===== Excerpted data =====

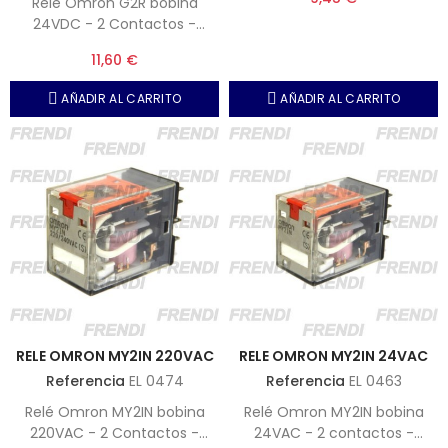
Relé Omron G2R bobina
24VDC - 2 Contactos -
Incorpora led y botón de
11,60 €
prueba o test.
AÑADIR AL CARRITO
AÑADIR AL CARRITO
RELE OMRON MY2IN 220VAC
RELE OMRON MY2IN 24VAC
Referencia
EL 0474
Referencia
EL 0463
Relé Omron MY2IN bobina
Relé Omron MY2IN bobina
220VAC - 2 Contactos -
24VAC - 2 contactos -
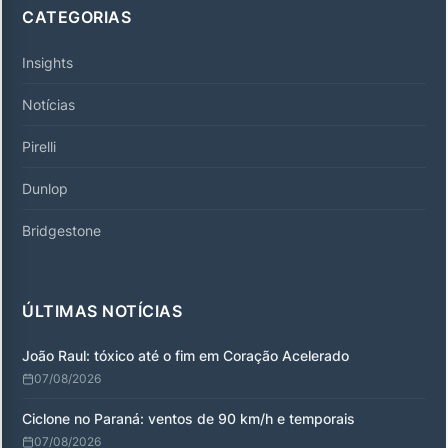
CATEGORIAS
Insights
Notícias
Pirelli
Dunlop
Bridgestone
ÚLTIMAS NOTÍCIAS
João Raul: tóxico até o fim em Coração Acelerado
07/08/2026
Ciclone no Paraná: ventos de 90 km/h e temporais
07/08/2026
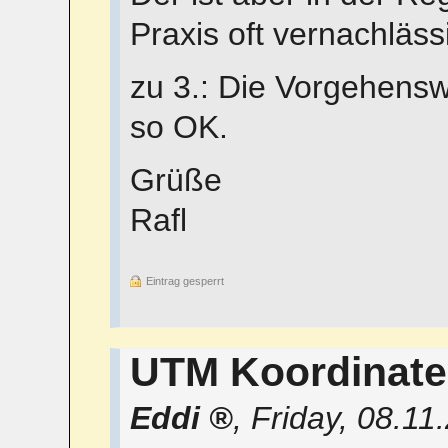
Praxis oft vernachlässi
zu 3.: Die Vorgehensw
so OK.
Grüße
Rafl
Eintrag gesperrt
UTM Koordinat
Eddi
,
Friday, 08.11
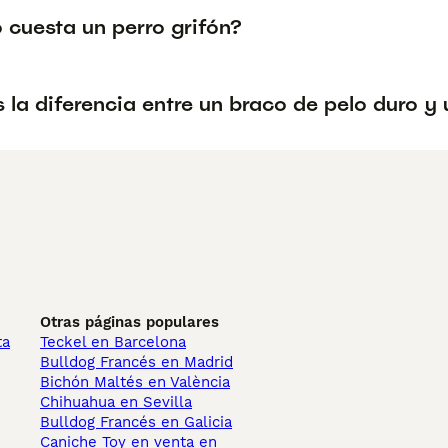
 cuesta un perro grifón?
 la diferencia entre un braco de pelo duro y 
Otras páginas populares
ta
Teckel en Barcelona
Bulldog Francés en Madrid
Bichón Maltés en València
Chihuahua en Sevilla
Bulldog Francés en Galicia
Caniche Toy en venta en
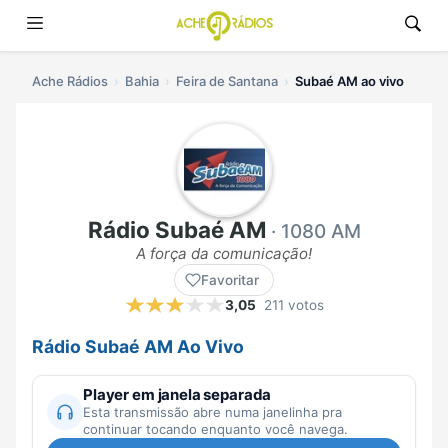
Ache Rádios
Bahia
Feira de Santana
Subaé AM ao vivo
Rádio Subaé AM
· 1080 AM
A força da comunicação!
Favoritar
3,05
211 votos
Rádio Subaé AM Ao Vivo
Player em janela separada
Esta transmissão abre numa janelinha pra
continuar tocando enquanto você navega.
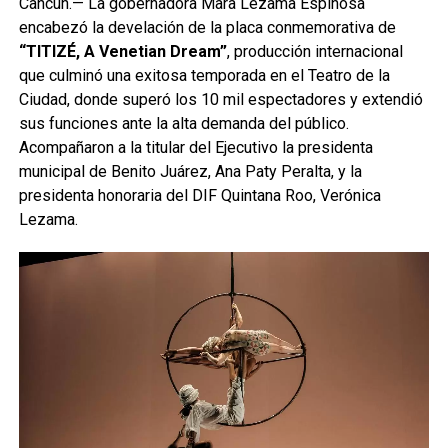
Cancún.— La gobernadora Mara Lezama Espinosa
encabezó la develación de la placa conmemorativa de
“TITIZÉ, A Venetian Dream”
, producción internacional
que culminó una exitosa temporada en el Teatro de la
Ciudad, donde superó los 10 mil espectadores y extendió
sus funciones ante la alta demanda del público.
Acompañaron a la titular del Ejecutivo la presidenta
municipal de Benito Juárez, Ana Paty Peralta, y la
presidenta honoraria del DIF Quintana Roo, Verónica
Lezama.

=====

Can you reproduce the records word for word, from the line containing "Ache Rádios" through the end of the records, both ends included, and leave out the pictures?

Ache Rádios
Bahia
Feira de Santana
Subaé AM ao vivo
Rádio Subaé AM
· 1080 AM
A força da comunicação!
Favoritar
3,05
211 votos
Rádio Subaé AM Ao Vivo
Player em janela separada
Esta transmissão abre numa janelinha pra
continuar tocando enquanto você navega.
Cancún.— La gobernadora Mara Lezama Espinosa
encabezó la develación de la placa conmemorativa de
“TITIZÉ, A Venetian Dream”
, producción internacional
que culminó una exitosa temporada en el Teatro de la
Ciudad, donde superó los 10 mil espectadores y extendió
sus funciones ante la alta demanda del público.
Acompañaron a la titular del Ejecutivo la presidenta
municipal de Benito Juárez, Ana Paty Peralta, y la
presidenta honoraria del DIF Quintana Roo, Verónica
Lezama.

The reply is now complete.